### TASK INSTRUCTIONS
Here, set down only the lines between the line that contains "vfov_deg: 85.7" and the final line of the material, both included, exactly as written. Skip the pictures.

### DATA FOR REVIEW
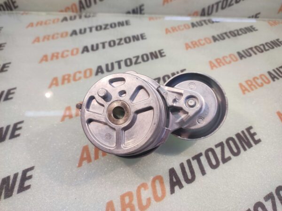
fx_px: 138
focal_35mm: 17
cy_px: 106
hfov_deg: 91.1
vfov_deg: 74.7
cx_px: 141
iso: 174
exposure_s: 1/33
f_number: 1.79
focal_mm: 4.74
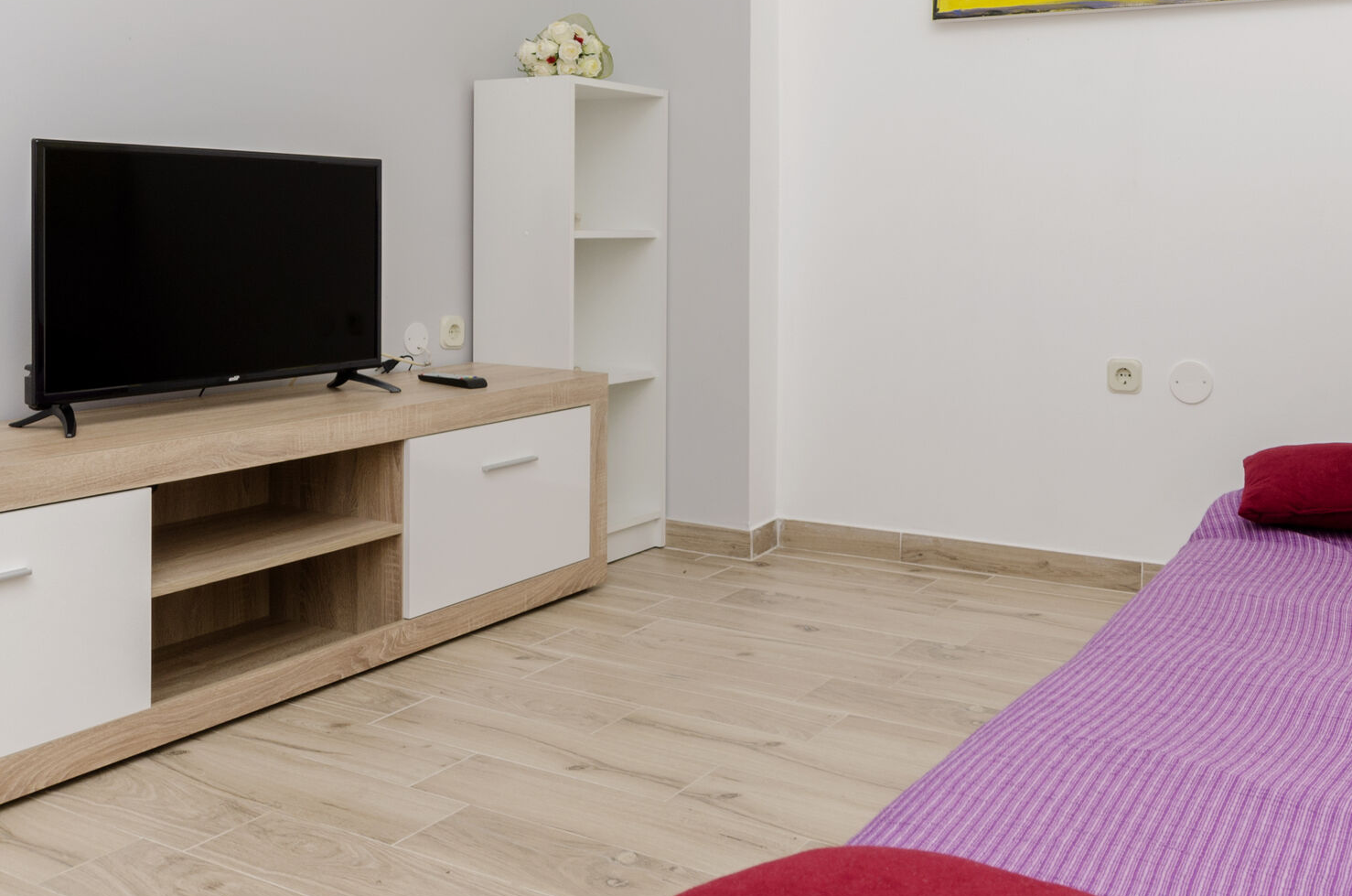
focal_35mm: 37
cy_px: 257
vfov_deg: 35.3
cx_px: 798
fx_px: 1385
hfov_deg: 51.8
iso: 200
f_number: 7.1
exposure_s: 1/40
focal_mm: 13
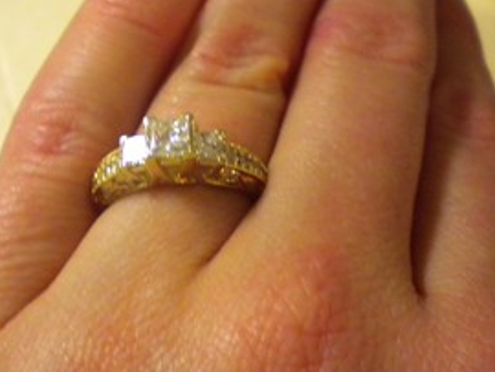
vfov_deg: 25.3
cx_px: 172
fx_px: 830
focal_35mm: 58
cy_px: 167
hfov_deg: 33.0
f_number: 3.1
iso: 400
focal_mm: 6.3
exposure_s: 1/21.5
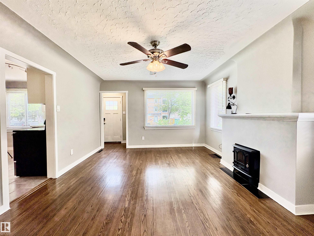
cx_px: 157
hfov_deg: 102.1
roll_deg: +0.9
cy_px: 118
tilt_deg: -0.3
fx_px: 127
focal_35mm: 14
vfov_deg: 85.7
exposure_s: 1/136
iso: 64
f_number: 2.2
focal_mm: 2.22
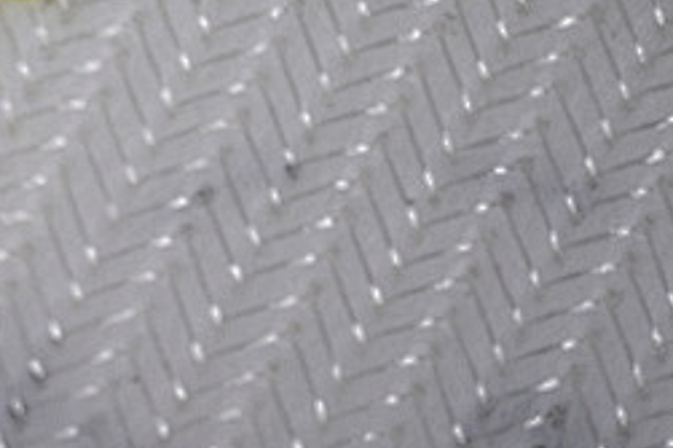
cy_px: 531
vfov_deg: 4.2
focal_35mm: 323
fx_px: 6034
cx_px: 981
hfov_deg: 6.3
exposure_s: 1/80
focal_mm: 50
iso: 160
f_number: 7.1
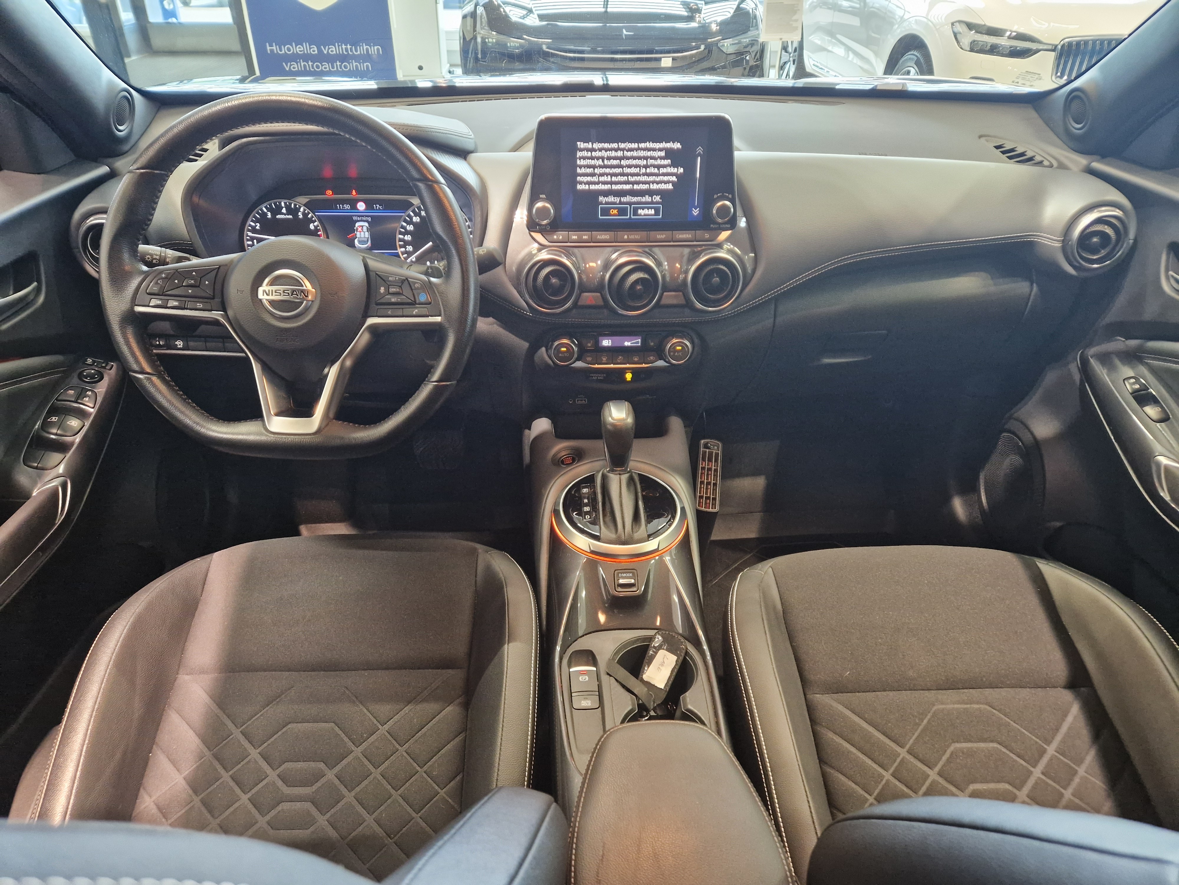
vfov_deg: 58.9
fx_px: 783
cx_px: 590
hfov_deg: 73.9
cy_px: 442
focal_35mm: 23
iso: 500
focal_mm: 5.4
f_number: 1.8
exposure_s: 1/100
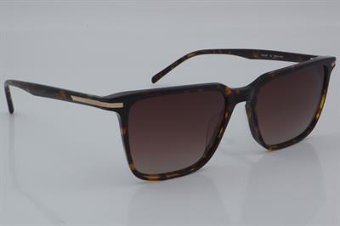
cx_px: 170
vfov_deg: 18.2
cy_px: 113
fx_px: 708
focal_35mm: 75
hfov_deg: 27.0
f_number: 32
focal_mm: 50
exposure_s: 1/4
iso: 100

### OUTPUT FOR THIS EXERCISE
vfov_deg: 85.7
exposure_s: 1/136
iso: 64
f_number: 2.2
focal_mm: 2.22
cy_px: 531
vfov_deg: 4.2
focal_35mm: 323
fx_px: 6034
cx_px: 981
hfov_deg: 6.3
exposure_s: 1/80
focal_mm: 50
iso: 160
f_number: 7.1
vfov_deg: 58.9
fx_px: 783
cx_px: 590
hfov_deg: 73.9
cy_px: 442
focal_35mm: 23
iso: 500
focal_mm: 5.4
f_number: 1.8
exposure_s: 1/100
cx_px: 170
vfov_deg: 18.2
cy_px: 113
fx_px: 708
focal_35mm: 75
hfov_deg: 27.0
f_number: 32
focal_mm: 50
exposure_s: 1/4
iso: 100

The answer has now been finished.